= WHAT IS BEING ASKED =
What you give back should match the entries below character for character.
THE RECORDS: Begin
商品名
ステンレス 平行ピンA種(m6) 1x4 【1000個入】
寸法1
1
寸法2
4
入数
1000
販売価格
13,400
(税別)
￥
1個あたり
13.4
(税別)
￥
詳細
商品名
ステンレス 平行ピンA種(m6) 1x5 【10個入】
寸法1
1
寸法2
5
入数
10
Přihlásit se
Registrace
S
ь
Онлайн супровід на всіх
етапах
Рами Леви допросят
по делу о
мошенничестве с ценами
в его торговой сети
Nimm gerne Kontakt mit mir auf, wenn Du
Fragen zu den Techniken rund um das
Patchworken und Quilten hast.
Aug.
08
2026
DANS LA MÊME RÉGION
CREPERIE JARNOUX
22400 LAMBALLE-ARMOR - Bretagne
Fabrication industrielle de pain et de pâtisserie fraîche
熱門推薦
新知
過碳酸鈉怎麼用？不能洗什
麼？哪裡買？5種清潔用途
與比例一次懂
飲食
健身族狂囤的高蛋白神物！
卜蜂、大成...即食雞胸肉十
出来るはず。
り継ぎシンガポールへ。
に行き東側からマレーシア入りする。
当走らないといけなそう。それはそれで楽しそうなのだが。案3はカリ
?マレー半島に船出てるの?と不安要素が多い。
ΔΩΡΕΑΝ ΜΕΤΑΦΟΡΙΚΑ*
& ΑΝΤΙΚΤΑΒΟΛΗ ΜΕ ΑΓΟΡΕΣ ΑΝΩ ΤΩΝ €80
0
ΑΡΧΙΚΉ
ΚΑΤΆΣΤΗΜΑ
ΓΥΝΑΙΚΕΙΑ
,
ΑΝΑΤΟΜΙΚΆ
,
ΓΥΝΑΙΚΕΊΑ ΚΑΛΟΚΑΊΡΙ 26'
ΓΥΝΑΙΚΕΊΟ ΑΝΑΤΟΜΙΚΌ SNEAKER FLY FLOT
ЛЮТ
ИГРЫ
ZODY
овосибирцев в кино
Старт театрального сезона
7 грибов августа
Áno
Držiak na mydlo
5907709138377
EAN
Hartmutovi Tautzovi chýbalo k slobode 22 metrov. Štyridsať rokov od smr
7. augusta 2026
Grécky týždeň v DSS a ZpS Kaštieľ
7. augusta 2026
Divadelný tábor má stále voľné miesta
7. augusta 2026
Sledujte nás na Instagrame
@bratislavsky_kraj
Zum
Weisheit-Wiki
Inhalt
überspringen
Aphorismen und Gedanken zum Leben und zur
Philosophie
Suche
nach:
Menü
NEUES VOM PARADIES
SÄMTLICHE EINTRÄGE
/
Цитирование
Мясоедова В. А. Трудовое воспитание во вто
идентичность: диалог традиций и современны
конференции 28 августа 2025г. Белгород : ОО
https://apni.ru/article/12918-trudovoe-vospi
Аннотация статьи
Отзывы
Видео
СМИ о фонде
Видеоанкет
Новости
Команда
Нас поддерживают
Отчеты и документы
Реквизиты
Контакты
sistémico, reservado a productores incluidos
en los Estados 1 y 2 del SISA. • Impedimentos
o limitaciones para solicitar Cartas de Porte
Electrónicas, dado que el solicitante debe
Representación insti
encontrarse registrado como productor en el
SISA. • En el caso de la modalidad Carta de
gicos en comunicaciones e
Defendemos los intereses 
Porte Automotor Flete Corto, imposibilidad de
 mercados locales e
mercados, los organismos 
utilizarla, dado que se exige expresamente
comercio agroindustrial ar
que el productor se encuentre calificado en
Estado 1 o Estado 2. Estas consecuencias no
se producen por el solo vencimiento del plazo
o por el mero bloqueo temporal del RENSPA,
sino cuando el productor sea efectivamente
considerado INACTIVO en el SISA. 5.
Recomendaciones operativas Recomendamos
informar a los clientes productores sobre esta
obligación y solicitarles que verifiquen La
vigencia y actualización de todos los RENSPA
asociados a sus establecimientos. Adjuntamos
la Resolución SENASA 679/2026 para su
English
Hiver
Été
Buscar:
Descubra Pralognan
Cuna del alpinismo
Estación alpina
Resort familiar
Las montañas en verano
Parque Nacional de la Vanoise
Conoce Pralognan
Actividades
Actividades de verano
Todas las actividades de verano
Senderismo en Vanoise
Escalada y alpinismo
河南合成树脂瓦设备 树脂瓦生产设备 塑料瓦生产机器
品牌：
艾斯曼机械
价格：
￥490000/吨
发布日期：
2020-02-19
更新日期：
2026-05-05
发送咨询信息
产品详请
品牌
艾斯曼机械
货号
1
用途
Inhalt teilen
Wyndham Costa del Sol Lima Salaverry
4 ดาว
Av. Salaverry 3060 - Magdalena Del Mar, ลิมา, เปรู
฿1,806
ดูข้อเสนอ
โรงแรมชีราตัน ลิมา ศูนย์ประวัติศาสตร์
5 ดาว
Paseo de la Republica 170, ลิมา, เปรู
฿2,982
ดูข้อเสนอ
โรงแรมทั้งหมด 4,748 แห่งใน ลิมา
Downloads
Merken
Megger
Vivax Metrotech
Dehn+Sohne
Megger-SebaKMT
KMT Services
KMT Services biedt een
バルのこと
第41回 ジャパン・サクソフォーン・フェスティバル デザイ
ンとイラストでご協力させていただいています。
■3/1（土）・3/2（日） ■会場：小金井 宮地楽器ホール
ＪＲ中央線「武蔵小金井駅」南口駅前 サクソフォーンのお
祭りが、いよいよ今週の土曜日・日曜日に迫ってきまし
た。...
THE RECORDS: End
= OUTPUT FOR THIS TASK =
商品名
ステンレス 平行ピンA種(m6) 1x4 【1000個入】
寸法1
1
寸法2
4
入数
1000
販売価格
13,400
(税別)
￥
1個あたり
13.4
(税別)
￥
詳細
商品名
ステンレス 平行ピンA種(m6) 1x5 【10個入】
寸法1
1
寸法2
5
入数
10
Přihlásit se
Registrace
S
ь
Онлайн супровід на всіх
етапах
Рами Леви допросят
по делу о
мошенничестве с ценами
в его торговой сети
Nimm gerne Kontakt mit mir auf, wenn Du
Fragen zu den Techniken rund um das
Patchworken und Quilten hast.
Aug.
08
2026
DANS LA MÊME RÉGION
CREPERIE JARNOUX
22400 LAMBALLE-ARMOR - Bretagne
Fabrication industrielle de pain et de pâtisserie fraîche
熱門推薦
新知
過碳酸鈉怎麼用？不能洗什
麼？哪裡買？5種清潔用途
與比例一次懂
飲食
健身族狂囤的高蛋白神物！
卜蜂、大成...即食雞胸肉十
出来るはず。
り継ぎシンガポールへ。
に行き東側からマレーシア入りする。
当走らないといけなそう。それはそれで楽しそうなのだが。案3はカリ
?マレー半島に船出てるの?と不安要素が多い。
ΔΩΡΕΑΝ ΜΕΤΑΦΟΡΙΚΑ*
& ΑΝΤΙΚΤΑΒΟΛΗ ΜΕ ΑΓΟΡΕΣ ΑΝΩ ΤΩΝ €80
0
ΑΡΧΙΚΉ
ΚΑΤΆΣΤΗΜΑ
ΓΥΝΑΙΚΕΙΑ
,
ΑΝΑΤΟΜΙΚΆ
,
ΓΥΝΑΙΚΕΊΑ ΚΑΛΟΚΑΊΡΙ 26'
ΓΥΝΑΙΚΕΊΟ ΑΝΑΤΟΜΙΚΌ SNEAKER FLY FLOT
ЛЮТ
ИГРЫ
ZODY
овосибирцев в кино
Старт театрального сезона
7 грибов августа
Áno
Držiak na mydlo
5907709138377
EAN
Hartmutovi Tautzovi chýbalo k slobode 22 metrov. Štyridsať rokov od smr
7. augusta 2026
Grécky týždeň v DSS a ZpS Kaštieľ
7. augusta 2026
Divadelný tábor má stále voľné miesta
7. augusta 2026
Sledujte nás na Instagrame
@bratislavsky_kraj
Zum
Weisheit-Wiki
Inhalt
überspringen
Aphorismen und Gedanken zum Leben und zur
Philosophie
Suche
nach:
Menü
NEUES VOM PARADIES
SÄMTLICHE EINTRÄGE
/
Цитирование
Мясоедова В. А. Трудовое воспитание во вто
идентичность: диалог традиций и современны
конференции 28 августа 2025г. Белгород : ОО
https://apni.ru/article/12918-trudovoe-vospi
Аннотация статьи
Отзывы
Видео
СМИ о фонде
Видеоанкет
Новости
Команда
Нас поддерживают
Отчеты и документы
Реквизиты
Контакты
sistémico, reservado a productores incluidos
en los Estados 1 y 2 del SISA. • Impedimentos
o limitaciones para solicitar Cartas de Porte
Electrónicas, dado que el solicitante debe
Representación insti
encontrarse registrado como productor en el
SISA. • En el caso de la modalidad Carta de
gicos en comunicaciones e
Defendemos los intereses 
Porte Automotor Flete Corto, imposibilidad de
 mercados locales e
mercados, los organismos 
utilizarla, dado que se exige expresamente
comercio agroindustrial ar
que el productor se encuentre calificado en
Estado 1 o Estado 2. Estas consecuencias no
se producen por el solo vencimiento del plazo
o por el mero bloqueo temporal del RENSPA,
sino cuando el productor sea efectivamente
considerado INACTIVO en el SISA. 5.
Recomendaciones operativas Recomendamos
informar a los clientes productores sobre esta
obligación y solicitarles que verifiquen La
vigencia y actualización de todos los RENSPA
asociados a sus establecimientos. Adjuntamos
la Resolución SENASA 679/2026 para su
English
Hiver
Été
Buscar:
Descubra Pralognan
Cuna del alpinismo
Estación alpina
Resort familiar
Las montañas en verano
Parque Nacional de la Vanoise
Conoce Pralognan
Actividades
Actividades de verano
Todas las actividades de verano
Senderismo en Vanoise
Escalada y alpinismo
河南合成树脂瓦设备 树脂瓦生产设备 塑料瓦生产机器
品牌：
艾斯曼机械
价格：
￥490000/吨
发布日期：
2020-02-19
更新日期：
2026-05-05
发送咨询信息
产品详请
品牌
艾斯曼机械
货号
1
用途
Inhalt teilen
Wyndham Costa del Sol Lima Salaverry
4 ดาว
Av. Salaverry 3060 - Magdalena Del Mar, ลิมา, เปรู
฿1,806
ดูข้อเสนอ
โรงแรมชีราตัน ลิมา ศูนย์ประวัติศาสตร์
5 ดาว
Paseo de la Republica 170, ลิมา, เปรู
฿2,982
ดูข้อเสนอ
โรงแรมทั้งหมด 4,748 แห่งใน ลิมา
Downloads
Merken
Megger
Vivax Metrotech
Dehn+Sohne
Megger-SebaKMT
KMT Services
KMT Services biedt een
バルのこと
第41回 ジャパン・サクソフォーン・フェスティバル デザイ
ンとイラストでご協力させていただいています。
■3/1（土）・3/2（日） ■会場：小金井 宮地楽器ホール
ＪＲ中央線「武蔵小金井駅」南口駅前 サクソフォーンのお
祭りが、いよいよ今週の土曜日・日曜日に迫ってきまし
た。...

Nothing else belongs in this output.